EXERCISE AIM>
Present the lines below again, exactly as they stand.

*** Opening EXTRACTED INFORMATION ***

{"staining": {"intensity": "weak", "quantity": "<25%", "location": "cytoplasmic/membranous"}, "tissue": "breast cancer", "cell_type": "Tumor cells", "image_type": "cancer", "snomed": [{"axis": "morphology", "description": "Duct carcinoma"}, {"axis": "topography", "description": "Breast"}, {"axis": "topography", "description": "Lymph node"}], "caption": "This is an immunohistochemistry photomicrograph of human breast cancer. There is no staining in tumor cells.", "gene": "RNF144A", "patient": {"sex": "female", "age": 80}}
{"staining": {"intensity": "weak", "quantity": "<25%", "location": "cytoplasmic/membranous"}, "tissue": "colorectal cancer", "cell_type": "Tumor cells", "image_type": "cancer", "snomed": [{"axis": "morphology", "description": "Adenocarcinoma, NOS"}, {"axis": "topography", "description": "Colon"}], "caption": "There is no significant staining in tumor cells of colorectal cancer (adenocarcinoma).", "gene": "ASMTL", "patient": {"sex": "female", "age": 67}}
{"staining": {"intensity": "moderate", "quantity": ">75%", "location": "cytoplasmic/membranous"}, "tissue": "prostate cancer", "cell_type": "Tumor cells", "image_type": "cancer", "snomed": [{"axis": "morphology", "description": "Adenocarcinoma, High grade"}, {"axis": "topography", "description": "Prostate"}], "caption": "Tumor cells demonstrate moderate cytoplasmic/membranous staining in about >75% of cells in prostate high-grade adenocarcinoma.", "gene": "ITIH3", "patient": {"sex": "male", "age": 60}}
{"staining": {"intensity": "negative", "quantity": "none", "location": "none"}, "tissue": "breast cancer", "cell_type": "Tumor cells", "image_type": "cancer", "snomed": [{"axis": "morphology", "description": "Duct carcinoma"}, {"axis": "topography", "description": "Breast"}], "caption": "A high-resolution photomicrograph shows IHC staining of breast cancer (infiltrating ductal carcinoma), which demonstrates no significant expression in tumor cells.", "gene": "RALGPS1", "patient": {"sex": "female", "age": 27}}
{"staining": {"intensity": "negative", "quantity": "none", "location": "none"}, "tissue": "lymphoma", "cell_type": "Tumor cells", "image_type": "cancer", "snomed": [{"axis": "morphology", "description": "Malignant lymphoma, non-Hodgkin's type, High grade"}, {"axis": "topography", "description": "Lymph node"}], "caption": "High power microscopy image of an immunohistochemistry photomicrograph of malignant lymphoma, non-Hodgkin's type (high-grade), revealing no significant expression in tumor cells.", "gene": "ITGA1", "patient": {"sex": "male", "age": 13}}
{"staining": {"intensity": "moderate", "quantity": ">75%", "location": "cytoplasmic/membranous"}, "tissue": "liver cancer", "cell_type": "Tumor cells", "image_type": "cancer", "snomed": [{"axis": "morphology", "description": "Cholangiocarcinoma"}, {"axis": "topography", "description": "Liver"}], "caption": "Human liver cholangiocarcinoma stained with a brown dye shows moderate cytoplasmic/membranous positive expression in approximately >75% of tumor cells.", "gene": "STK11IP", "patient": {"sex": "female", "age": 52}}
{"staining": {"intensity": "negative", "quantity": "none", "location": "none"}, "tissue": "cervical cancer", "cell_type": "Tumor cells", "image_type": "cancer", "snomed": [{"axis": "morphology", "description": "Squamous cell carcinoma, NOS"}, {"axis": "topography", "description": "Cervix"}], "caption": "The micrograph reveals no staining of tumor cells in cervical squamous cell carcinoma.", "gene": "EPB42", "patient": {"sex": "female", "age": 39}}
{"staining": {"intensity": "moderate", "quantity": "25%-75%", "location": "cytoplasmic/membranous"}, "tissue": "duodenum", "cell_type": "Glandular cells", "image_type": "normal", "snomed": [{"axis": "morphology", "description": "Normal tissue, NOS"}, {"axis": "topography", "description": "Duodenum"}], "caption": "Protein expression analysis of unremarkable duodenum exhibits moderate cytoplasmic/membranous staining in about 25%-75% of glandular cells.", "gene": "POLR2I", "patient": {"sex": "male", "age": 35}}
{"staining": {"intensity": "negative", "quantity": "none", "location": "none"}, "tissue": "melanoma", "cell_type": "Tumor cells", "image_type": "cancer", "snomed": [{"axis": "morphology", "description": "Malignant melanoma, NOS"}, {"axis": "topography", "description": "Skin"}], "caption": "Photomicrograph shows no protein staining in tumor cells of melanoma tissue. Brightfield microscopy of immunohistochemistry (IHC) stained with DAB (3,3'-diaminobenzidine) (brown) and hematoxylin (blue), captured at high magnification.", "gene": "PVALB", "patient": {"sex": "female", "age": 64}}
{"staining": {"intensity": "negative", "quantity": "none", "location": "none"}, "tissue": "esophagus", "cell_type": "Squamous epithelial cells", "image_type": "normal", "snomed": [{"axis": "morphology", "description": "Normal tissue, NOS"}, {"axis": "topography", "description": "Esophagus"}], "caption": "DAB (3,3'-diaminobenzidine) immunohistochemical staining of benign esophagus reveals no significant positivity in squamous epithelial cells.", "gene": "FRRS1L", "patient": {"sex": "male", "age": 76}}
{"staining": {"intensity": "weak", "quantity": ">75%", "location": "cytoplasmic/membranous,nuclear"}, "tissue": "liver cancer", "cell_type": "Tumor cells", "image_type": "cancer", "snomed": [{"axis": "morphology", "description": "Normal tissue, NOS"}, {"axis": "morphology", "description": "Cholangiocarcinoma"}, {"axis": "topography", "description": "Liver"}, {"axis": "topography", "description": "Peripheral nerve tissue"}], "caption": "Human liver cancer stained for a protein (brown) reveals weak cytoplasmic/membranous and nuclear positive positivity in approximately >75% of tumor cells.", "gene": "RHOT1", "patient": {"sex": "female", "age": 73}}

*** Closing EXTRACTED INFORMATION ***

RESPONSE TO THE TASK>
{"staining": {"intensity": "weak", "quantity": "<25%", "location": "cytoplasmic/membranous"}, "tissue": "breast cancer", "cell_type": "Tumor cells", "image_type": "cancer", "snomed": [{"axis": "morphology", "description": "Duct carcinoma"}, {"axis": "topography", "description": "Breast"}, {"axis": "topography", "description": "Lymph node"}], "caption": "This is an immunohistochemistry photomicrograph of human breast cancer. There is no staining in tumor cells.", "gene": "RNF144A", "patient": {"sex": "female", "age": 80}}
{"staining": {"intensity": "weak", "quantity": "<25%", "location": "cytoplasmic/membranous"}, "tissue": "colorectal cancer", "cell_type": "Tumor cells", "image_type": "cancer", "snomed": [{"axis": "morphology", "description": "Adenocarcinoma, NOS"}, {"axis": "topography", "description": "Colon"}], "caption": "There is no significant staining in tumor cells of colorectal cancer (adenocarcinoma).", "gene": "ASMTL", "patient": {"sex": "female", "age": 67}}
{"staining": {"intensity": "moderate", "quantity": ">75%", "location": "cytoplasmic/membranous"}, "tissue": "prostate cancer", "cell_type": "Tumor cells", "image_type": "cancer", "snomed": [{"axis": "morphology", "description": "Adenocarcinoma, High grade"}, {"axis": "topography", "description": "Prostate"}], "caption": "Tumor cells demonstrate moderate cytoplasmic/membranous staining in about >75% of cells in prostate high-grade adenocarcinoma.", "gene": "ITIH3", "patient": {"sex": "male", "age": 60}}
{"staining": {"intensity": "negative", "quantity": "none", "location": "none"}, "tissue": "breast cancer", "cell_type": "Tumor cells", "image_type": "cancer", "snomed": [{"axis": "morphology", "description": "Duct carcinoma"}, {"axis": "topography", "description": "Breast"}], "caption": "A high-resolution photomicrograph shows IHC staining of breast cancer (infiltrating ductal carcinoma), which demonstrates no significant expression in tumor cells.", "gene": "RALGPS1", "patient": {"sex": "female", "age": 27}}
{"staining": {"intensity": "negative", "quantity": "none", "location": "none"}, "tissue": "lymphoma", "cell_type": "Tumor cells", "image_type": "cancer", "snomed": [{"axis": "morphology", "description": "Malignant lymphoma, non-Hodgkin's type, High grade"}, {"axis": "topography", "description": "Lymph node"}], "caption": "High power microscopy image of an immunohistochemistry photomicrograph of malignant lymphoma, non-Hodgkin's type (high-grade), revealing no significant expression in tumor cells.", "gene": "ITGA1", "patient": {"sex": "male", "age": 13}}
{"staining": {"intensity": "moderate", "quantity": ">75%", "location": "cytoplasmic/membranous"}, "tissue": "liver cancer", "cell_type": "Tumor cells", "image_type": "cancer", "snomed": [{"axis": "morphology", "description": "Cholangiocarcinoma"}, {"axis": "topography", "description": "Liver"}], "caption": "Human liver cholangiocarcinoma stained with a brown dye shows moderate cytoplasmic/membranous positive expression in approximately >75% of tumor cells.", "gene": "STK11IP", "patient": {"sex": "female", "age": 52}}
{"staining": {"intensity": "negative", "quantity": "none", "location": "none"}, "tissue": "cervical cancer", "cell_type": "Tumor cells", "image_type": "cancer", "snomed": [{"axis": "morphology", "description": "Squamous cell carcinoma, NOS"}, {"axis": "topography", "description": "Cervix"}], "caption": "The micrograph reveals no staining of tumor cells in cervical squamous cell carcinoma.", "gene": "EPB42", "patient": {"sex": "female", "age": 39}}
{"staining": {"intensity": "moderate", "quantity": "25%-75%", "location": "cytoplasmic/membranous"}, "tissue": "duodenum", "cell_type": "Glandular cells", "image_type": "normal", "snomed": [{"axis": "morphology", "description": "Normal tissue, NOS"}, {"axis": "topography", "description": "Duodenum"}], "caption": "Protein expression analysis of unremarkable duodenum exhibits moderate cytoplasmic/membranous staining in about 25%-75% of glandular cells.", "gene": "POLR2I", "patient": {"sex": "male", "age": 35}}
{"staining": {"intensity": "negative", "quantity": "none", "location": "none"}, "tissue": "melanoma", "cell_type": "Tumor cells", "image_type": "cancer", "snomed": [{"axis": "morphology", "description": "Malignant melanoma, NOS"}, {"axis": "topography", "description": "Skin"}], "caption": "Photomicrograph shows no protein staining in tumor cells of melanoma tissue. Brightfield microscopy of immunohistochemistry (IHC) stained with DAB (3,3'-diaminobenzidine) (brown) and hematoxylin (blue), captured at high magnification.", "gene": "PVALB", "patient": {"sex": "female", "age": 64}}
{"staining": {"intensity": "negative", "quantity": "none", "location": "none"}, "tissue": "esophagus", "cell_type": "Squamous epithelial cells", "image_type": "normal", "snomed": [{"axis": "morphology", "description": "Normal tissue, NOS"}, {"axis": "topography", "description": "Esophagus"}], "caption": "DAB (3,3'-diaminobenzidine) immunohistochemical staining of benign esophagus reveals no significant positivity in squamous epithelial cells.", "gene": "FRRS1L", "patient": {"sex": "male", "age": 76}}
{"staining": {"intensity": "weak", "quantity": ">75%", "location": "cytoplasmic/membranous,nuclear"}, "tissue": "liver cancer", "cell_type": "Tumor cells", "image_type": "cancer", "snomed": [{"axis": "morphology", "description": "Normal tissue, NOS"}, {"axis": "morphology", "description": "Cholangiocarcinoma"}, {"axis": "topography", "description": "Liver"}, {"axis": "topography", "description": "Peripheral nerve tissue"}], "caption": "Human liver cancer stained for a protein (brown) reveals weak cytoplasmic/membranous and nuclear positive positivity in approximately >75% of tumor cells.", "gene": "RHOT1", "patient": {"sex": "female", "age": 73}}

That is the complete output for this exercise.